Amitabh Bachchan needs no introduction. The actor has played all kinds of roles in films and has also dabbled in politics. After a successful stint in Pink, he is still raring to go.
When Bachchan began his career in films, he was written off even before the release of his first film, Saat Hindustani (1969). The late 60s was the era of Shammi Kapoor-Rajesh Khanna musicals and the lanky newcomer with the unfashionable hairstyle got the cold shoulder from producers. His illustrious surname (father Harisvanshrai Bachchan was a renowned Hindi poet; mother Teji Bachchan was a close associate of the Nehru-Gandhi family) got him an audience, but few offers.
When Bachchan returned to the movies with the Mehul Kumar-directed action flick, Mrityudaata (1997),
the film suffered a quiet death. In 1999 alone, Bachchan starred in four box office disappointments —
Lal Badshah, Kohram, Hindustan Ki Kasam and Sooryavansham.
Bachchan says he had left his job as an executive in a Kolkata firm and came to Mumbai with his driver’s license. The license was his safety net — if pushed into a corner, he says he could have always worked as a taxi driver.
Music director Anandji, who has been on countless shows across the world with Amitabh, says the budding actor was nicknamed ‘Tiger’ by his friends in the early days.
Most of his initial films were not successful. Bachchan was thrown out of a film, Duniya Kya Jaane (1971), which co-starred Rekha, and replaced with Sanjay Khan.
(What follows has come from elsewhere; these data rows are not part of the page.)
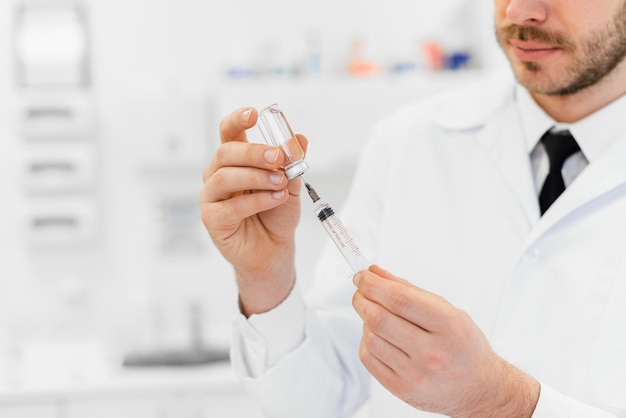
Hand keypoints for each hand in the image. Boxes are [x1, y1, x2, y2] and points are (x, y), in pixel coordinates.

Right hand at [200, 107, 307, 315]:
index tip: (254, 114)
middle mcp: (218, 174)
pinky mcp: (212, 219)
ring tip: (280, 183)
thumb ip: (292, 162)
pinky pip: (231, 206)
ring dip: (257, 177)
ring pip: (226, 177)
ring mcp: (212, 197)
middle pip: (227, 152)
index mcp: (234, 160)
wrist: (274, 249)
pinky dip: (257, 200)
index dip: (238, 120)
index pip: (229, 132)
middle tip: (278, 157)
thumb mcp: (291, 184)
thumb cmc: (276, 215)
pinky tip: (275, 199)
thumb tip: (299, 138)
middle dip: (254, 152)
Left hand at [352, 265, 539, 416]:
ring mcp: (416, 375)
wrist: (478, 388)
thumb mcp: (447, 310)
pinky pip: (369, 359)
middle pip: (379, 318)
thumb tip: (375, 273)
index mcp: (448, 326)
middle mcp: (432, 353)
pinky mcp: (402, 390)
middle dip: (362, 299)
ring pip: (371, 338)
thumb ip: (408, 290)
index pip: (398, 299)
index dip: (373, 284)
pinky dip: (367, 342)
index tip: (362, 276)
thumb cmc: (463, 345)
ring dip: (365, 320)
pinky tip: (377, 336)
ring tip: (376, 316)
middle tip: (361, 291)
He shot to stardom with Zanjeer (1973), and a string of blockbusters thereafter made Amitabh a superstar. In 1978, he had four superhits — Don, Kasme Vaade, Trishul and Muqaddar Ka Sikandar — released within a span of around six months!
The true dimensions of Amitabh’s cult following became evident when the actor suffered an on-the-sets accident on the sets of Manmohan Desai’s Coolie (1983) in Bengaluru, and it proved to be near fatal. It seemed as though the entire country had stopped in its tracks in 1982, but Amitabh, then 40, pulled off a miraculous recovery.
He has a penchant for designer glares and his ubiquitous wristwatches.
Despite box office successes like Aaj Ka Arjun (1990) and Hum (1991), he chose to voluntarily take a hiatus from acting after Khuda Gawah (1992).
When he was down and out, Bachchan quelled his ego, went to old friend Yash Chopra’s house and asked for a suitable role. Yash Chopra offered him Mohabbatein. At a time when it was considered infra dig for film stars to appear on TV, Bachchan agreed to helm Kaun Banega Crorepati, the Indian version of Who Wants To Be A Millionaire. The success of the show dramatically turned his career around and he has scaled fresh heights in the last 15 years.
Hotshot director Karan Johar says, “My mother (Hiroo Johar) always told me, ‘Karan, he is one person I have known since we were in college in Dehradun. I want you to touch his feet whenever you meet him.’ And that’s what I have always done since I was young.”John Abraham, who worked with Bachchan in Aetbaar (2004), says, “When I got carried away in my bid to be realistic and almost hit him during a fight sequence for the film, director Vikram Bhatt cautioned me to be careful,
saying, ‘Amitabh Bachchan is a national treasure’.”